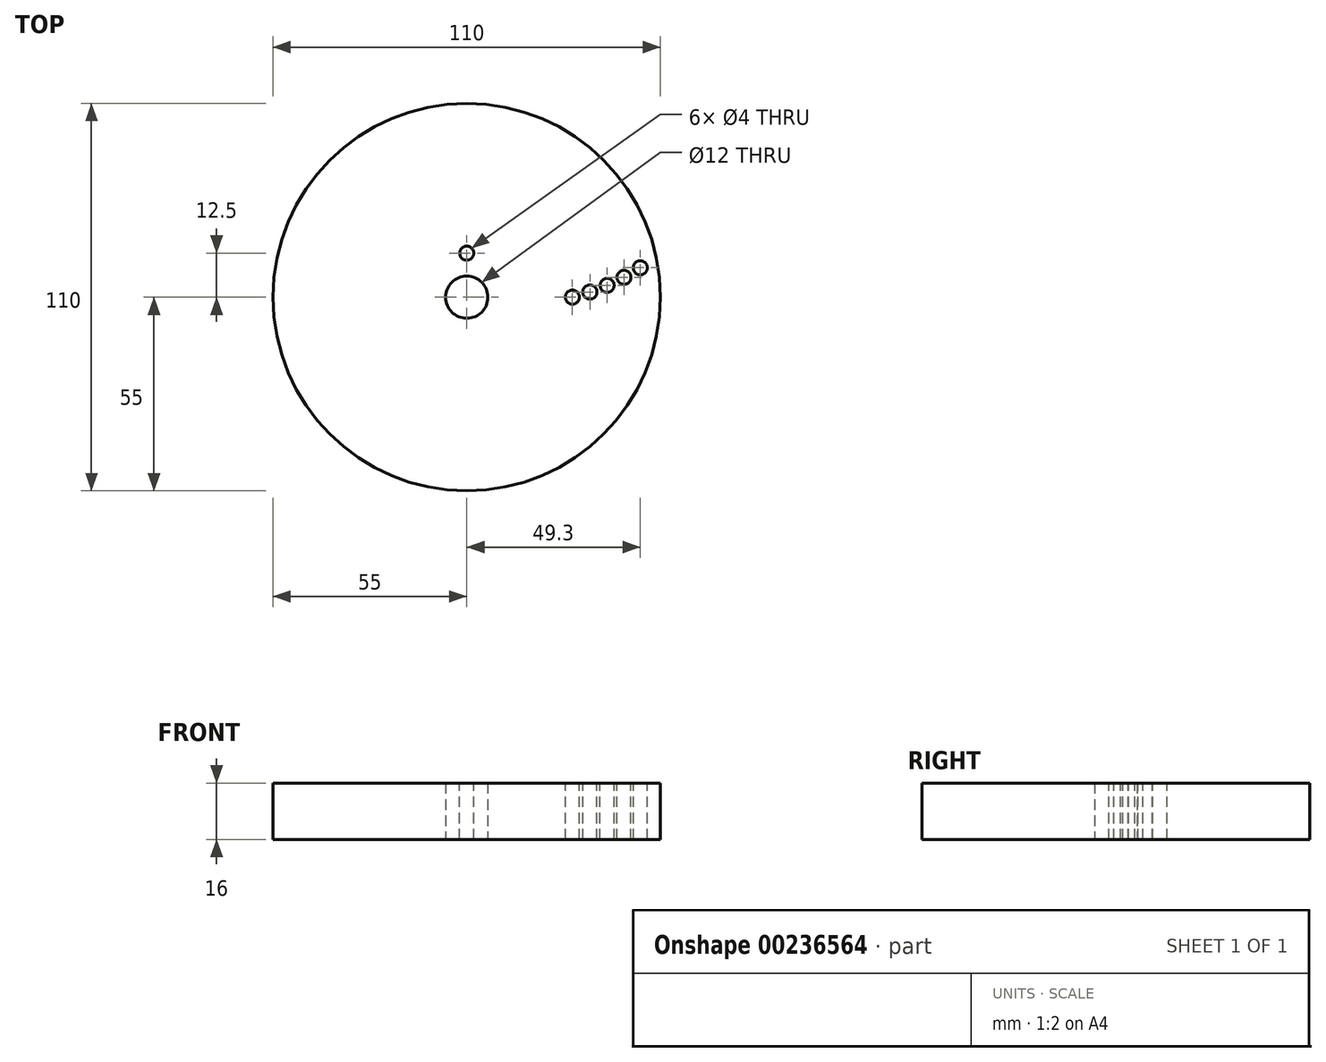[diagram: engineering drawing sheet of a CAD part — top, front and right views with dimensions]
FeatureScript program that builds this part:
annotation { "Feature Type Name" : "Feature", "Feature Type Description" : "" }
export const myFeature = defineFeature(function(context is Context, id is Id, definition is map)
    precondition{}
    {
        {
            var Q0;
            Q0=qCreatedBy(makeId("Top.planeOp"),FACE);
            var sketch = newSketch(context, id + "F0", { "sketchPlane" : qUnion([Q0])});
            skCircle(sketch, "E0", {"center": v(0, 0) * mm, "radius": 55 * mm});
            skCircle(sketch, "E1", {"center": v(0, 0) * mm, "radius": 6 * mm});
            skSolve(sketch);
        }
        {
            var Q0;
            Q0 = qSketchRegion(id + "F0", true);
            extrude(context, id + "F1", {"entities" : qUnion([Q0]), "depth" : 16 * mm});
        }
        {
            var Q0;
            Q0=makeQuery(id+"F1.opExtrude","CAP_FACE",FACE,{"disambiguationData":[OSD([sQuery(id+"F0.wireOp",EDGE,"E0"),sQuery(id+"F0.wireOp",EDGE,"E1")])],"isStart":false});
            var sketch = newSketch(context, id + "F2", { "sketchPlane" : qUnion([Q0])});
            skCircle(sketch, "E2", {"center": v(0, 0) * mm, "radius": 30 * mm, "construction": true});
            skCircle(sketch, "E3", {"center": v(0, 0) * mm, "radius": 35 * mm, "construction": true});
            skPoint(sketch, "E4", {"position": v(30, 0) * mm});
            skPoint(sketch, "E5", {"position": v(34.97, 1.47) * mm});
            skPoint(sketch, "E6", {"position": v(39.86, 3.35) * mm});
            skLineSegment(sketch, "E7", {"start": v(39.86, 3.35) * mm, "end": v(0, 0) * mm, "construction": true});
            skLineSegment(sketch, "E8", {"start": v(34.97, 1.47) * mm, "end": v(0, 0) * mm});
            skCircle(sketch, "E9", {"center": v(0, 0) * mm, "radius": 40 * mm, "construction": true});
            skCircle(sketch, "E10", {"center": v(0, 0) * mm, "radius": 45 * mm, "construction": true});
            skCircle(sketch, "E11", {"center": v(0, 0) * mm, "radius": 50 * mm, "construction": true});
            skPoint(sketch, "E12", {"position": v(44.65, 5.64) * mm});
            skPoint(sketch, "E13", {"position": v(49.3, 8.34) * mm});
            skLineSegment(sketch, "E14", {"start": v(44.65, 5.64) * mm, "end": v(0, 0) * mm, "construction": true});
            skLineSegment(sketch, "E15", {"start": v(49.3, 8.34) * mm, "end": v(0, 0) * mm, "construction": true});
            skSolve(sketch);
        }
        {
            var Q0;
            Q0=sQuery(id+"F2.wireOp",VERTEX,"E4");
            var Q1;
            Q1=sQuery(id+"F2.wireOp",VERTEX,"E5");
            var Q2;
            Q2=sQuery(id+"F2.wireOp",VERTEX,"E6");
            var Q3;
            Q3=sQuery(id+"F2.wireOp",VERTEX,"E12");
            var Q4;
            Q4=sQuery(id+"F2.wireOp",VERTEX,"E13");
            var Q5;
            Q5=makeQuery(id+"F1.opExtrude","SWEPT_BODY",BODY,{"disambiguationData":[OSD([sQuery(id+"F0.wireOp",EDGE,"E0"),sQuery(id+"F0.wireOp",EDGE,"E1")])]});
            hole(context, id + "F3", {"style" : HoleStyle.SIMPLE, "endStyle" : HoleEndStyle.THROUGH, "standardTappedOrClearance" : lookupTablePath({ "standard" : "ISO", "size" : "4", "type" : "Drilled" }), "standardBlindInLast" : lookupTablePath({ "standard" : "ISO", "size" : "4", "type" : "Drilled" }), "holeDiameter" : 4 * mm, "locations" : qUnion([Q0, Q1, Q2, Q3, Q4]), "scope" : qUnion([Q5]), "isTappedThrough" : true});
        }
        {
            var Q0;
            Q0=makeQuery(id+"F1.opExtrude","CAP_FACE",FACE,{"disambiguationData":[OSD([sQuery(id+"F0.wireOp",EDGE,"E0"),sQuery(id+"F0.wireOp",EDGE,"E1")])],"isStart":false});
            var sketch = newSketch(context, id + "F4", { "sketchPlane" : qUnion([Q0])});
            skCircle(sketch, "E16", {"center": v(0, 0) * mm, "radius": 12.5 * mm});
            skPoint(sketch, "E17", {"position": v(0, 12.5) * mm});
            skSolve(sketch);
        }
        {
            var Q0;
            Q0=sQuery(id+"F4.wireOp",VERTEX,"E17");
            var Q1;
            Q1=makeQuery(id+"F1.opExtrude","SWEPT_BODY",BODY,{"disambiguationData":[OSD([sQuery(id+"F0.wireOp",EDGE,"E0"),sQuery(id+"F0.wireOp",EDGE,"E1")])]});
            hole(context, id + "F5", {"style" : HoleStyle.SIMPLE, "endStyle" : HoleEndStyle.THROUGH, "standardTappedOrClearance" : lookupTablePath({ "standard" : "ISO", "size" : "4", "type" : "Drilled" }), "standardBlindInLast" : lookupTablePath({ "standard" : "ISO", "size" : "4", "type" : "Drilled" }), "holeDiameter" : 4 * mm, "locations" : qUnion([Q0]), "scope" : qUnion([Q1]), "isTappedThrough" : true});
        }
    });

=====

▶ **The problem**:
Locate each line in the rows above that contains the string "VERTEX" and copy those lines.

▶ **Answer for this exercise**:
            Q0=sQuery(id+"F2.wireOp",VERTEX,"E4");
            Q1=sQuery(id+"F2.wireOp",VERTEX,"E5");
            Q2=sQuery(id+"F2.wireOp",VERTEX,"E6");
            Q3=sQuery(id+"F2.wireOp",VERTEX,"E12");
            Q4=sQuery(id+"F2.wireOp",VERTEX,"E13");
            Q0=sQuery(id+"F4.wireOp",VERTEX,"E17");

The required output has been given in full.